** Dettagli del compito **
Per favore, stampa parola per parola il passo del testo sul dossier sanitario compreso tra "Le misure tecniche" e "prevedevano alcuna limitazione.", estremi inclusi.

** Sezione del documento **
:::

L’accesso al dossier sanitario deve essere, infatti, limitato al solo personale sanitario che interviene nel processo di cura del paziente e le modalità tecniche di autenticazione allo stesso devono rispecchiare le casistiche di accesso a tale strumento proprie di ciascuna struttura sanitaria.
Tanto è vero che le stesse Linee Guida citate richiedono al titolare del trattamento di effettuare un monitoraggio delle ipotesi in cui il relativo personale sanitario può avere necessità di consultare il dossier sanitario, per finalità di cura dell’interessato, e, in base a tale ricognizione, individuare diversi profili di autorizzazione all’acceso.
Nonostante quanto sopra detto, invece, gli accessi effettuati dal personale in servizio presso l’azienda ospedaliera universitaria, alla luce di quanto emerso nella fase istruttoria del procedimento, non erano stati effettuati al fine di erogare prestazioni di cura ma, come affermato dalla stessa azienda, per ragioni personali descritte come «mera curiosità».
Le misure tecniche e organizzative, adottate dall’azienda ospedaliera, con riferimento ai trattamenti effettuati attraverso il dossier sanitario aziendale, si sono rilevate non pienamente adeguate al fine di garantire un’adeguata sicurezza dei dati personali; le dette misure, infatti, non hanno permesso di evitare la possibilità per il personale sanitario abilitato di accedere alla documentazione clinica di pazienti non in cura presso gli stessi e, con riferimento in particolare ai tecnici sanitari di radiologia, non prevedevano alcuna limitazione.

:::

** Dati forniti **
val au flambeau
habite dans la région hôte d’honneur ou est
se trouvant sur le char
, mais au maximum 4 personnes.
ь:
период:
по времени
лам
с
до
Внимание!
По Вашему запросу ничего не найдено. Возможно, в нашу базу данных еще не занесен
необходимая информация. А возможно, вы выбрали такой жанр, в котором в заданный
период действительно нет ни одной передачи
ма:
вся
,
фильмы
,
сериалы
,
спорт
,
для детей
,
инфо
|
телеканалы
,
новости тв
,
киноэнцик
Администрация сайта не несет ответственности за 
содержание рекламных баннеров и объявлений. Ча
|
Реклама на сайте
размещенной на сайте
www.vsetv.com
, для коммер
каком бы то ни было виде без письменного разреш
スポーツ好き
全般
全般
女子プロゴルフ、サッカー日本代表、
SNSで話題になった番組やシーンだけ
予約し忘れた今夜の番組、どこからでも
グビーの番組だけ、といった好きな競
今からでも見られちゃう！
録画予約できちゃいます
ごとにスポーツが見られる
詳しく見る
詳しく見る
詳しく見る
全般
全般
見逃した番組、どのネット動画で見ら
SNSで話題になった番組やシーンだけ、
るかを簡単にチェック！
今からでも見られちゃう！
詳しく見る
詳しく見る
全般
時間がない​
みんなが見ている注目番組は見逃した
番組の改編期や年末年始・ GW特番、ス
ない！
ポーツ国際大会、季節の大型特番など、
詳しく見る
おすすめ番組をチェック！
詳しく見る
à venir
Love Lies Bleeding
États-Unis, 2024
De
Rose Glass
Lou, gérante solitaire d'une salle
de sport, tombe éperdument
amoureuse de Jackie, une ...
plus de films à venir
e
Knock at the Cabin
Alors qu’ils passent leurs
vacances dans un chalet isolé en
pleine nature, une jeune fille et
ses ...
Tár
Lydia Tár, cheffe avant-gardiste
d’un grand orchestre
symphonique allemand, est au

:::

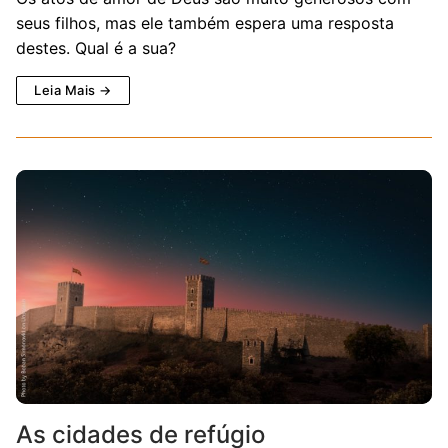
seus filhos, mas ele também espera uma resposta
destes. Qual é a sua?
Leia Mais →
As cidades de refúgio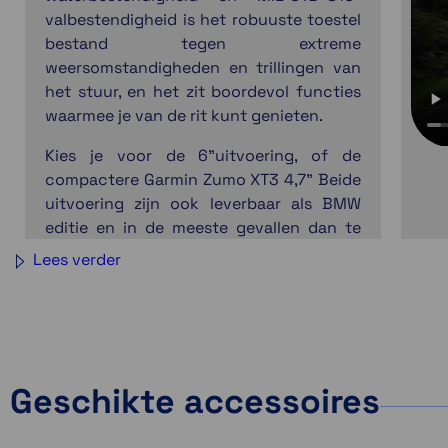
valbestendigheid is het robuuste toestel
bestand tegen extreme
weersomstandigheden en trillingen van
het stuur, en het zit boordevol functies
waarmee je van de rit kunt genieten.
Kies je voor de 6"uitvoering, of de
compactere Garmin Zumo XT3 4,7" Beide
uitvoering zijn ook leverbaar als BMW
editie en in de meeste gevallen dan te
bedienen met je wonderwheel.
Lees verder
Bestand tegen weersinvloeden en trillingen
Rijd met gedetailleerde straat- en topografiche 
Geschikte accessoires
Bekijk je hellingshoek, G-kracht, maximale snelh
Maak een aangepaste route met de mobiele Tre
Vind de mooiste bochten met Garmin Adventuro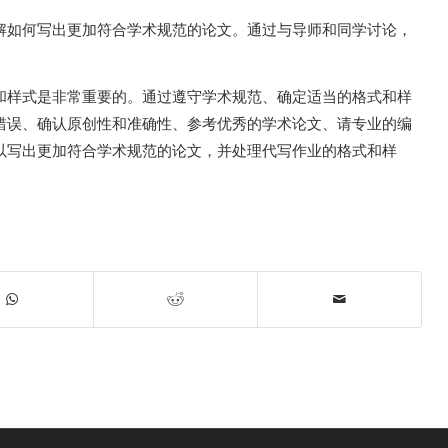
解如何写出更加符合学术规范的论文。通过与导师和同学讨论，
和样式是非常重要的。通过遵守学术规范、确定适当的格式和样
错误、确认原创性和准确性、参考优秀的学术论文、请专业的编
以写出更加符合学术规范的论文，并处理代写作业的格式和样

:::

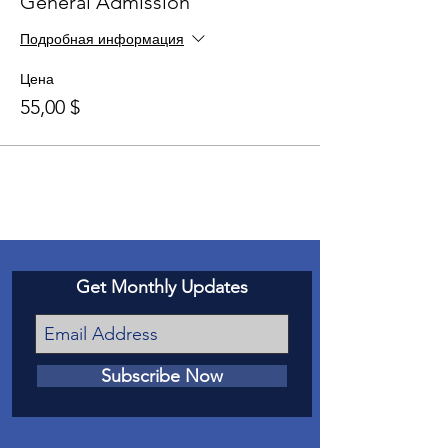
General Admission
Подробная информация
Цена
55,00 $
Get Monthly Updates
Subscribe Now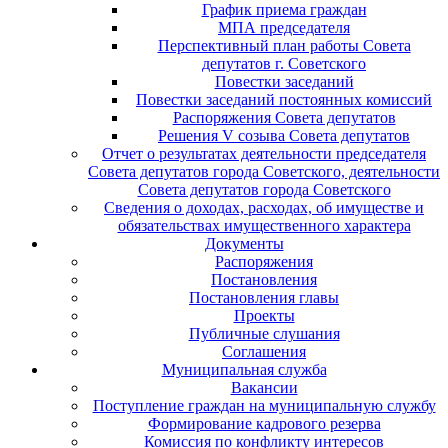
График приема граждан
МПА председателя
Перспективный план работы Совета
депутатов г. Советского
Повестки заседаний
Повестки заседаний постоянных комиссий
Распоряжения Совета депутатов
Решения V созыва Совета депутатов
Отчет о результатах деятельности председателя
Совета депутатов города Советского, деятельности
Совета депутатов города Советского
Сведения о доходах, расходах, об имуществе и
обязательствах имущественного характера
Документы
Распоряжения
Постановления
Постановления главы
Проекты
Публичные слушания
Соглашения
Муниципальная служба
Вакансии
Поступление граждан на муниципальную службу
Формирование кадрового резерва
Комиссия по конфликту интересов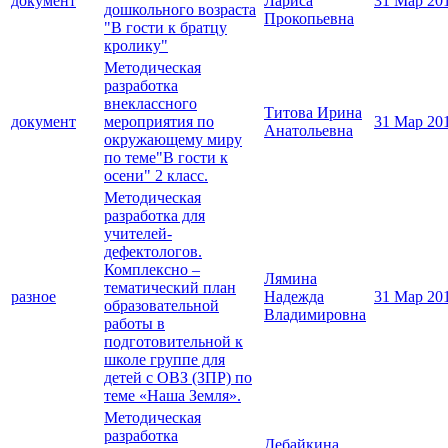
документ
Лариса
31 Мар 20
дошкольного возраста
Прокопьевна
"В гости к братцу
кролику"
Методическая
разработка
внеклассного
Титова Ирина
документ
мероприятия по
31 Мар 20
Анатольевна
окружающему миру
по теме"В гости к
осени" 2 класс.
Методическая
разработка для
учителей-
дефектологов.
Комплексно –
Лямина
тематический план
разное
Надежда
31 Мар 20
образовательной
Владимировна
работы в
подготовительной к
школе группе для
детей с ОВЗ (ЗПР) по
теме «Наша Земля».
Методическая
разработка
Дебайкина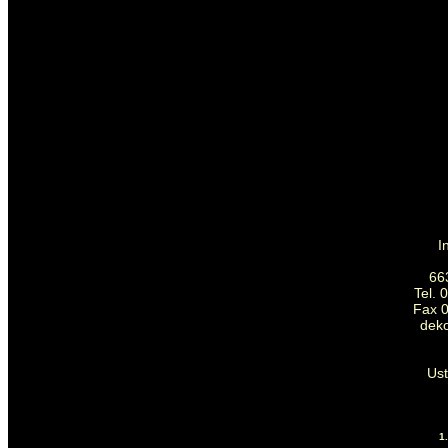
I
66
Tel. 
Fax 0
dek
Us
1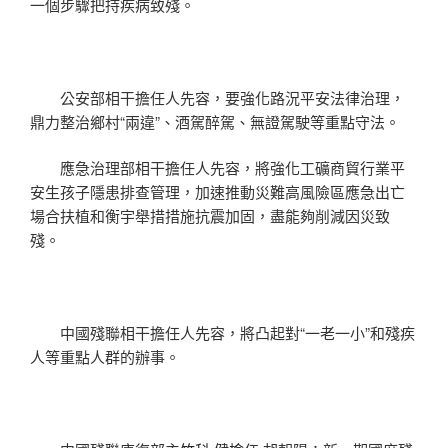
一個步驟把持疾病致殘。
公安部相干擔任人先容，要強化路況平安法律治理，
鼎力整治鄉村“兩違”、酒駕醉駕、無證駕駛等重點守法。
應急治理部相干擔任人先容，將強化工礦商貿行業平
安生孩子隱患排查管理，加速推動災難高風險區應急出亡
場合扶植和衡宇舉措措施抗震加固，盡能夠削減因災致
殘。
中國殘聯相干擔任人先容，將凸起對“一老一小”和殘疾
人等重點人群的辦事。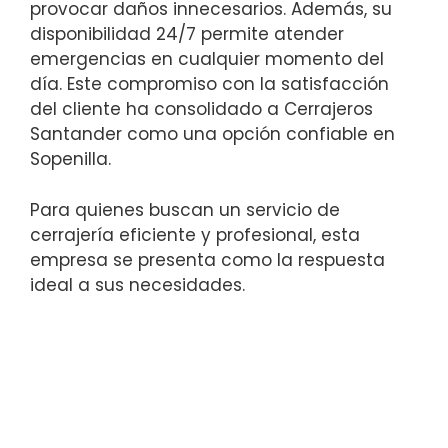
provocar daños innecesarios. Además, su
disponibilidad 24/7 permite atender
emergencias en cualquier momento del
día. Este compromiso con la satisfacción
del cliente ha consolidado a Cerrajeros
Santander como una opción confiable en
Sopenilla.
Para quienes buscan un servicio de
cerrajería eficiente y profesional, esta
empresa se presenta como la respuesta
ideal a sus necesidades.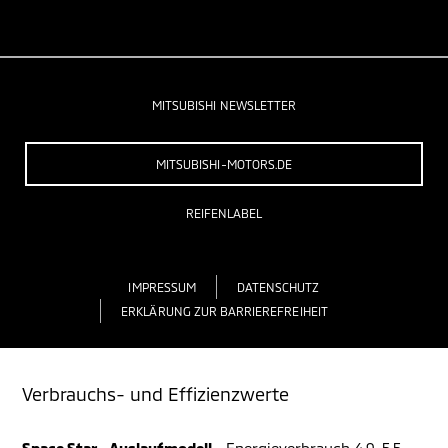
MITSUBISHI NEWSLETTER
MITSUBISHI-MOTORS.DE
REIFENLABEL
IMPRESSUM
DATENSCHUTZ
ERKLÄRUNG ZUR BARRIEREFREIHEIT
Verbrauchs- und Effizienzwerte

:::

** Risultato del compito **
Le misure tecniche e organizzative, adottate dall’azienda ospedaliera, con riferimento ai trattamenti effettuati attraverso il dossier sanitario aziendale, si sono rilevate non pienamente adeguate al fine di garantire un’adeguata sicurezza dei dati personali; le dette misure, infatti, non hanno permesso di evitare la possibilità per il personale sanitario abilitato di accedere alla documentazione clinica di pazienti non in cura presso gli stessi e, con riferimento in particolare ai tecnici sanitari di radiologia, non prevedevano alcuna limitazione.